=== Your objective ===
Please give only the number of lines in the listing below that contain "business".

=== Dataset excerpts ===
──────────

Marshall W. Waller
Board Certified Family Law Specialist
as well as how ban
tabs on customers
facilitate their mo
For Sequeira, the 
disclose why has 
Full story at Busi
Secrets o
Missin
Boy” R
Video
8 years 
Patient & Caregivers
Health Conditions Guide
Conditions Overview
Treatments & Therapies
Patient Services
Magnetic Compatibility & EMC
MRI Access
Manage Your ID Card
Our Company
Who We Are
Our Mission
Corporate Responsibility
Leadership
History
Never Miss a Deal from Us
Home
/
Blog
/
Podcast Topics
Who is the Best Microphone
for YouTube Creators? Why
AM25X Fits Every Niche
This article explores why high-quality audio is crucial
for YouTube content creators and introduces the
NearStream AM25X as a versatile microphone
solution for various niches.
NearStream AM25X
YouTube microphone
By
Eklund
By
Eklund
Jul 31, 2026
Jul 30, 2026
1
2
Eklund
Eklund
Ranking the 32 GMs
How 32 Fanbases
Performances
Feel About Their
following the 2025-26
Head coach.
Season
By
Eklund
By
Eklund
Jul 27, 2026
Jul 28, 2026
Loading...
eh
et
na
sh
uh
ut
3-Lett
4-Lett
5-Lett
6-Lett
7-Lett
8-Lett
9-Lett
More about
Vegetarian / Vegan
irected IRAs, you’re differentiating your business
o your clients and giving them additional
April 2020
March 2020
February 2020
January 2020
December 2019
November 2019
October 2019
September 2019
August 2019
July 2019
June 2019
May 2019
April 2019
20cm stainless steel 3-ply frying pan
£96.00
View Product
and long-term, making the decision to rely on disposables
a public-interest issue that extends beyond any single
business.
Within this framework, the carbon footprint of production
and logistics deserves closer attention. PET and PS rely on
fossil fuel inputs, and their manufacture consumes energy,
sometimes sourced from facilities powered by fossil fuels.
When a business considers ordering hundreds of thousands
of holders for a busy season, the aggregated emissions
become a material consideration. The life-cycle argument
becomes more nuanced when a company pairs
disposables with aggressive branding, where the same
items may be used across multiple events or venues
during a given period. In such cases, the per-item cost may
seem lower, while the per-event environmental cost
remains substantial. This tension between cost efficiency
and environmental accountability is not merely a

──────────

=== Written reply ===
3